Character Profile: Jula Maciejewska

Character Profile  |  June 30, 2017

Jula Mackiewicz, Sheffield, UK

My great-aunt Jula was 13 when she was deported from Poland to Siberia in 1940. The second of six children, she had a significantly different experience from my grandmother, two years her junior. Unlike Kazia, who was enrolled in Communist reform school upon arrival in Siberia, my aunt Jula was pressed into forced labour, chopping wood in the Siberian forests, working alongside older men. The arrangement wasn’t negotiable: if you didn’t work, your family wouldn’t get food. The work was rough, and not without incident, as she ended up being hospitalized with injuries related to tree-cutting.

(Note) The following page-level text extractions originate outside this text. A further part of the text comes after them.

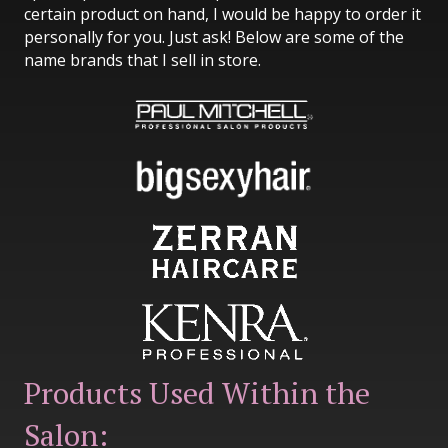
certain product on hand, I would be happy to order it
personally for you. Just ask! Below are some of the
name brands that I sell in store.
Products Used Within the
Salon:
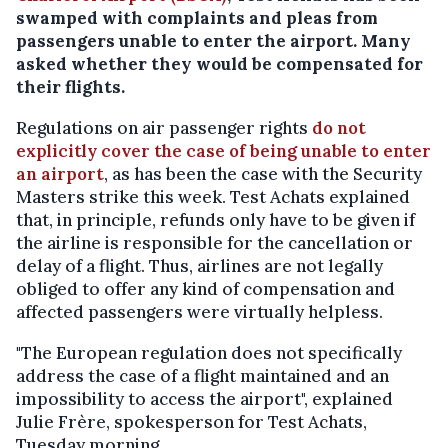
swamped with complaints and pleas from
passengers unable to enter the airport. Many
asked whether they would be compensated for
their flights.
Regulations on air passenger rights
do not
explicitly cover the case of being unable to enter
an airport
, as has been the case with the Security
Masters strike this week. Test Achats explained
that, in principle, refunds only have to be given if
the airline is responsible for the cancellation or
delay of a flight. Thus, airlines are not legally
obliged to offer any kind of compensation and
affected passengers were virtually helpless.
"The European regulation does not specifically
address the case of a flight maintained and an
impossibility to access the airport", explained
Julie Frère, spokesperson for Test Achats,
Tuesday morning.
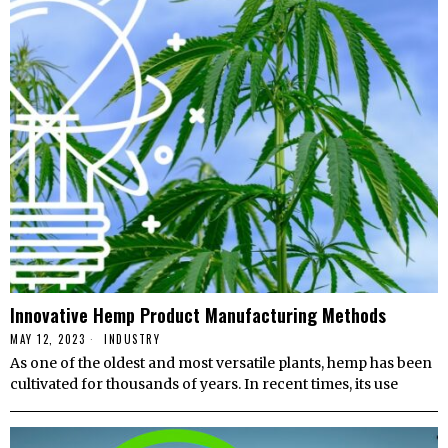
Innovative Hemp Product Manufacturing Methods
MAY 12, 2023
INDUSTRY
As one of the oldest and most versatile plants, hemp has been
cultivated for thousands of years. In recent times, its use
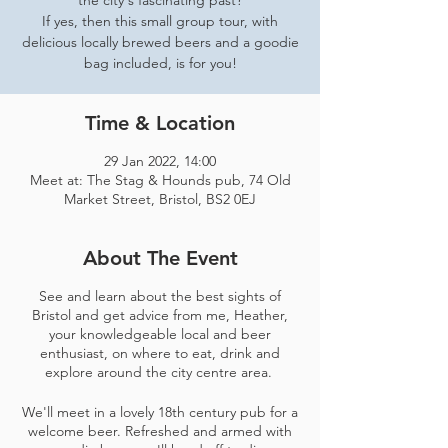
the city's fascinating past?
If yes, then this small group tour, with
delicious locally brewed beers and a goodie
bag included, is for you!
Time & Location
29 Jan 2022, 14:00
Meet at: The Stag & Hounds pub, 74 Old
Market Street, Bristol, BS2 0EJ
About The Event
See and learn about the best sights of
Bristol and get advice from me, Heather,
your knowledgeable local and beer
enthusiast, on where to eat, drink and
explore around the city centre area.
We'll meet in a lovely 18th century pub for a
welcome beer. Refreshed and armed with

Family portrait in Tehran, Iran, 1942. Jula is second from the right, next to Kazia on the right.

When the Nazis invaded the USSR and the Poles were granted amnesty by Stalin in the summer of 1941, the Gerechs made their way 4,000 km to Tashkent, Uzbekistan, where the Polish Army was forming. It was difficult to keep the family together throughout this migration - Jula joined the army cadets in Uzbekistan, while her father was recruited as a soldier and sent off to fight in Egypt, and the rest of the family made their way to Tehran.

Jula working in Nairobi, Kenya for the Royal Air Force.

When the Gerechs resettled in England after the war, Jula joined them and soon married another Pole, Antek Maciejewski in November 1948 and made their home in Sheffield. Jula knew that her traveling days had ended, she had found her new home. Unlike Kazia, however, the Polish immigrant experience in England was not an inclusive, multicultural phenomenon. Despite people pointing out to her a physical resemblance to Queen Elizabeth, Jula to this day doesn't feel British, nor did she feel at home returning to former home in Poland, now part of Belarus. Although she has raised a family and lived most of her life in England, a sense of otherness persists.

Jula did made a trip to her hometown of Ostrówek in 1990, but was disappointed in what remained of the former Polish village. The Soviets had diverted a river and bulldozed a nearby hill - almost nothing remained of the homestead. As far as she was concerned, there was nothing to go back to. When I returned to Belarus in the summer of 2016, I did manage to track down the remains of the home where she was born, now in an overgrown forest. I was able to complete the circle by bringing a brick from the home back to Jula.

Kazia (on the left) with her sister Jula on their last visit together in Sheffield, UK.

Despite the many challenges throughout her life, Jula has always had an affable, easy-going spirit. We see her in the film with Kazia, debating certain details of their long journey from Siberia to Tengeru. Although they may not have always agreed on the specifics, in both sisters, we observe an appreciation of life’s simple pleasures and a desire to look forward rather than backwards.

Annual Reunion of Polish Orphans

Community  |  June 29, 2017

On the weekend of June 17th, I traveled to Redding, Connecticut with my frequent collaborator Amanda Chalupa to reconnect with a group of Polish orphans who ended up in Tengeru, Tanzania during World War II. This annual gathering of about 65 people has been happening every year for over 6 years, to celebrate the birthday of Lucjan Krolikowski, the Franciscan priest who brought 150 young orphans from Tanzania to Montreal in 1949. He turns 98 this year, but the reunion shows no signs of slowing down. We gathered at the home of Brunia Marzan, one of orphans, with guests who had traveled from Montreal, Toronto, New Jersey and New York and beyond, to share stories about the past and reconnect with old friends.

Watching archival footage from the Polish refugee camp in Tengeru, recently uncovered in England.

The first time I made the trip was in 2015, after my grandmother had passed away, with the goal of meeting people who had lived similar experiences and could inform the narrative I was trying to build for Memory Is Our Homeland. Every year, I’ve met many Polish WW II survivors who are keen to share their stories of growing up as orphans in the Polish camps in Tengeru and elsewhere. While this was a formative experience for people like my grandmother and great-aunt, it was even more so for this group of orphans, who, having lost their parents, had to build a new support network amongst themselves. Through the friendships they made with each other and the priest Father Krolikowski, they were able to forge new identities and a sense of family, which they’ve held onto to this day.

Polish orphans from Tengeru recognizing themselves in archival footage from the camp, shot in 1943.

From my perspective, it’s been fulfilling to be so warmly welcomed by these people. I felt like more an outsider three years ago,but  today, as other younger generations join the gathering, expressing an interest their unusual personal family history, I’m able to share the resources that have been helpful to me over the years in terms of tracing genealogy and finding family records that have sat in archives since the end of the war. In this sense, I see myself as a sort of historical custodian, ensuring the perennity of these stories of strength and survival for future generations.